En esa gran antología llamada lectura no es menos importante Enrique Molina que Robert Lowell. No son menos nuestros un nicaragüense Carlos Martínez Rivas o un griego como Giorgos Seferis. O en prosa Proust que Conrad. La literatura no requiere de aduanas, pasaportes o banderas. Incluso la traducción menos inspirada es capaz de traernos el punzante aliento de la mejor poesía. Su dulce garra infalible. De ahí estos retratos de poetas amigos. A muchos de los cuales jamás ví, con autorretrato incluido.

 

5. Decir lo obvio y también lo no dicho

La poesía es lo obvio. Lo mismo, dicho de forma original y distinta. Lo cotidiano que se torna imprevisto. La fascinación que ya se ha secado y nos hiere y mancilla con su absurdo dominio y el desengaño que nos libera con su insospechada y reconfortante alegría. No podrás escapar ni a la tiranía del amor ni a la inclemencia de la musa. Y sin embargo… siempre vuelve el fantasma, próximo y evasivo, que tocamos, respiramos y percibimos y que al romper la rutina nos encadena a nuevas y sorprendentes dichas. Lo dijo Nestroy al referirse al lenguaje: “Yo hice un prisionero, y él ya nunca me dejará libre”. Nos condena a no conformarnos nunca. A tratar de que esa proliferación acezante que es la vida tenga algún sentido y otorgue voz a los que pasan y se olvidan, mudos. Quizás por ello me agobia vivir dentro de un lenguaje plano y conformista, que sólo tiene una dimensión de uso, ya conocida, donde todos parecen repetir lo mismo: el alto costo de la vida. La misma quejumbre. El mismo chisme. Hace falta que las palabras recobren energía. Se carguen de magnetismo. Digan lo que ya hemos olvidado y que resurge lavado por una nueva dicha.

Incluso venciendo peligros, dejando atrás una cierta cobardía moral y un cierto taimado sigilo, propio de la conturbadora realidad en que mal sobrevivimos. Qué lección admirable la que nos dieron los poetas rusos, en ese siglo de plata donde conviven Block y Pasternak, Ajmatova, Tsvetaieva, Esenin, Jlébnikov y Mandelstam. El riesgo de escribir poesía, de jugar con las palabras, se pagaba con la vida.

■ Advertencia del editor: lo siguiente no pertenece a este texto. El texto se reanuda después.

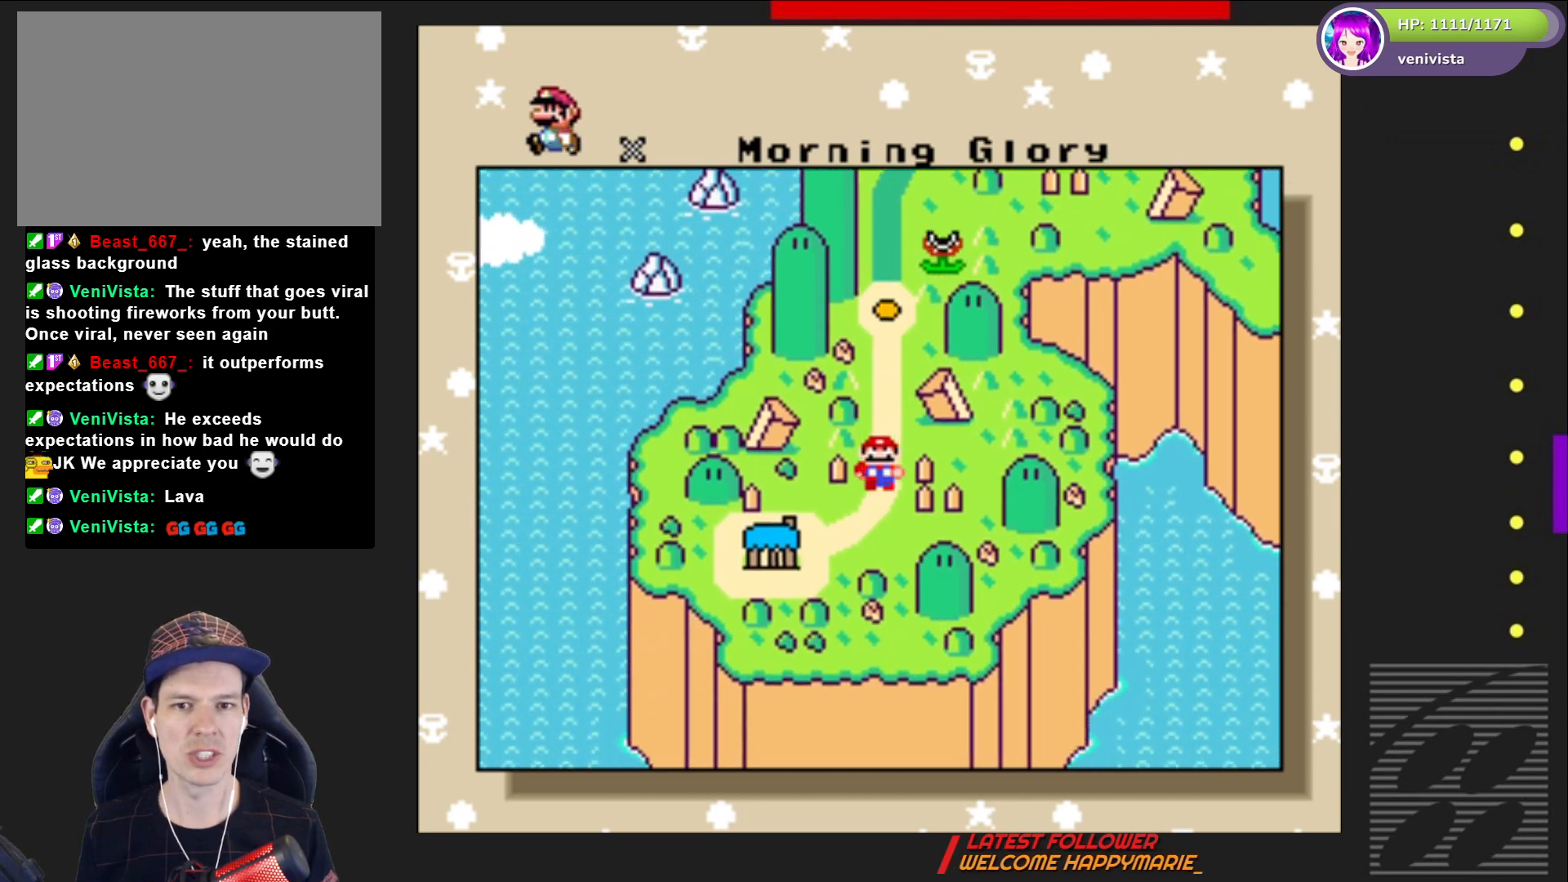
{"buttons": ["CROSS"], "right_stick": "center", "events": [[66, "CROSS", "up"], [133, "CROSS", "down"], [233, "CROSS", "up"], [367, "CROSS", "down"], [433, "CROSS", "up"], [500, "CROSS", "down"]]}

La poesía está en la obligación de ser astuta y recursiva. De buscar indirectamente las palabras prohibidas por la intangible censura que ensucia nuestros días y superar ese fraude donde ya todo parece haber sido dicho y nadie escucha sino su propio, inagotable vacío. Esos lugares comunes. Esos tópicos previsibles. Ese mar de babas. Aullar, si es el caso; o callar, sin excusa. O escribir para que el silencio suene, se dilate y amplíe el eco infinito de la música. Para que el lenguaje se salga de madre y al terminar de leer un poema ya no seamos los mismos. En él algo nos confirma y algo nos sacude, hasta ponernos la piel de gallina.

 

6. En Colombia, ¿escribir poesía?

En Colombia, en estos días, la poesía se ha vuelto más urgente. Casi imprescindible. Apela a la redentora fragilidad humana de cada día. A la tenacidad con que se subsiste. Aspira a lograr ese puente capaz de sobrepasar el horror, el temor y el desamparo. La zozobra física.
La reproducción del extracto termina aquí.